Alafair volunteered to venture out the back door and pump more water when they ran low. She was priming the handle with water from the little bucket that was kept by the pump for that purpose when she heard voices around the side of the house. Curious, she set her bucket down and moved close enough to the corner to be able to see a huddle of men standing under the elms, close to the spot where Mary’s blanket had been. They were bringing each other up to speed on the hunt and planning their next move. Shaw was in the group, along with his relatives, including his cousin Scott, the sheriff. Close to the house where the horses were tied, very near her corner, the deputy Trent Calder stood alone with his thumbs hooked in his belt, watching the older men parlay. He had already offered his opinion, Alafair speculated, and was anxious to carry on.

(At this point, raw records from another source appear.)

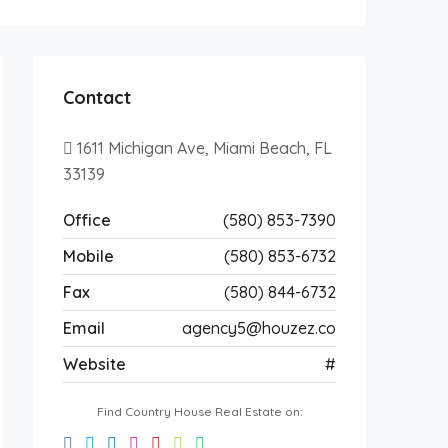
Contact
1611 Michigan Ave, Miami Beach, FL
33139
Office
(580) 853-7390
Mobile
(580) 853-6732
Fax
(580) 844-6732
Email
agency5@houzez.co
Website
#
Find Country House Real Estate on: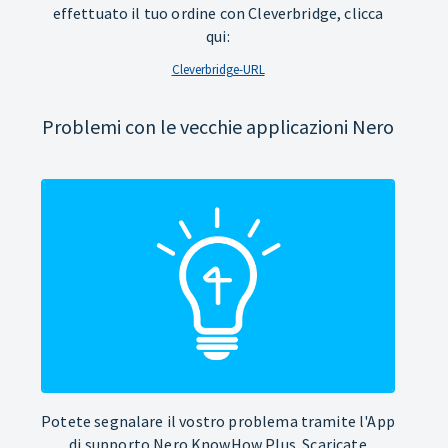
effettuato il tuo ordine con Cleverbridge, clicca
qui:
Cleverbridge-URL
Problemi con le vecchie applicazioni Nero
Potete segnalare il vostro problema tramite l'App
di supporto Nero KnowHow Plus. Scaricate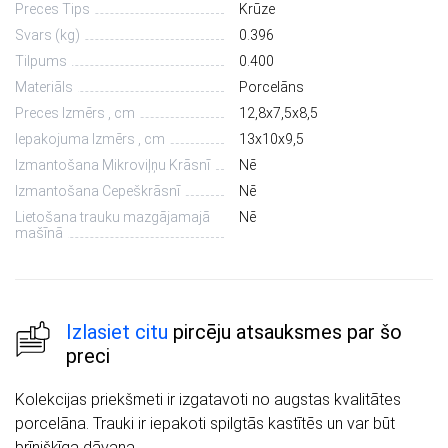
Preces Tips
Krūze
Svars (kg)
0.396
Tilpums
0.400
Materiāls
Porcelāns
Preces Izmērs , cm
12,8х7,5х8,5
Iepakojuma Izmērs , cm
13х10х9,5
Izmantošana Mikroviļņu Krāsnī
Nē
Izmantošana Cepeškrāsnī
Nē
Lietošana trauku mazgājamajā
Nē
mašīnā
Izlasiet citu
pircēju atsauksmes par šo
preci
Kolekcijas priekšmeti ir izgatavoti no augstas kvalitātes
porcelāna. Trauki ir iepakoti spilgtās kastītēs un var būt
brīnišķīga dāvana.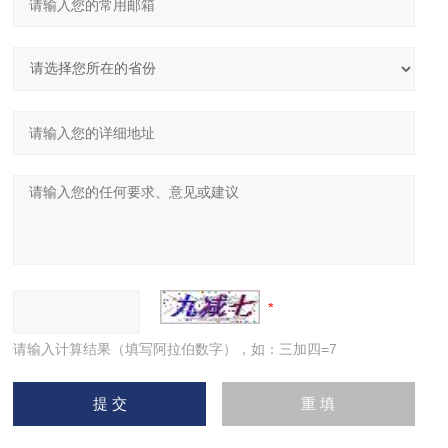
请输入计算结果（填写阿拉伯数字），如：三加四=7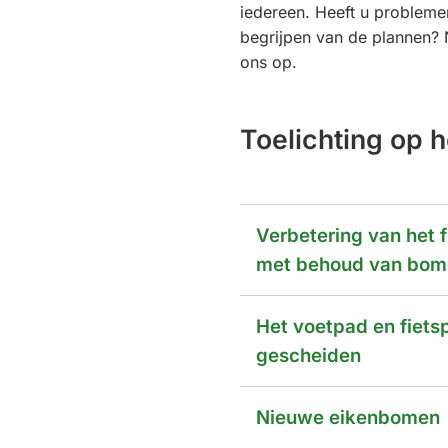
iedereen. Heeft u probleme
begrijpen van de plannen
ons op.
Toelichting op h
Verbetering van het 
met behoud van bom
Het voetpad en fiets
gescheiden
Nieuwe eikenbomen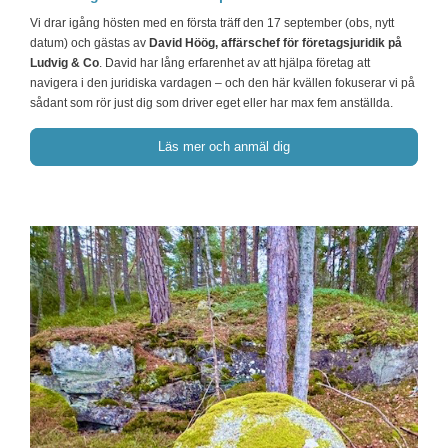
Vi drar igång hösten med en första träff den 17 september (obs, nytt
datum) och gästas av
David Höög, affärschef för företagsjuridik på
Ludvig & Co
. David har lång erfarenhet av att hjälpa företag att
navigera i den juridiska vardagen – och den här kvällen fokuserar vi på
sådant som rör just dig som driver eget eller har max fem anställda.
Läs mer och anmäl dig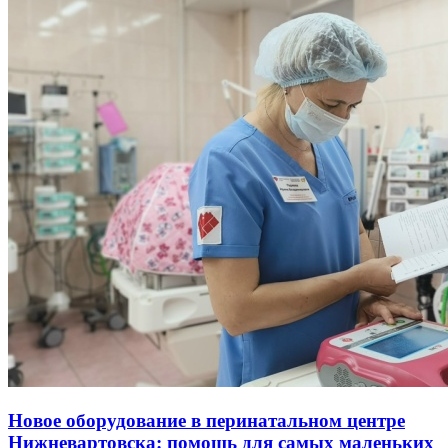
Новое оборудование в перинатальном центре
Нижневартовска: помощь для самых маленьких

Alafair liked Trent. He was a tall, serious young man with a dry sense of humor—a redhead, like Bill, but where Bill’s hair had been a coppery auburn, Trent was a true strawberry blond, with blue eyes that sized you up one side and down the other. Trent had been a friend of Bill’s, Alafair remembered. He was also a friend of Art Turner’s, and Scott had sent him down to Tishomingo on the day of Bill’s funeral to talk to Art. She had not known until this minute that he had returned.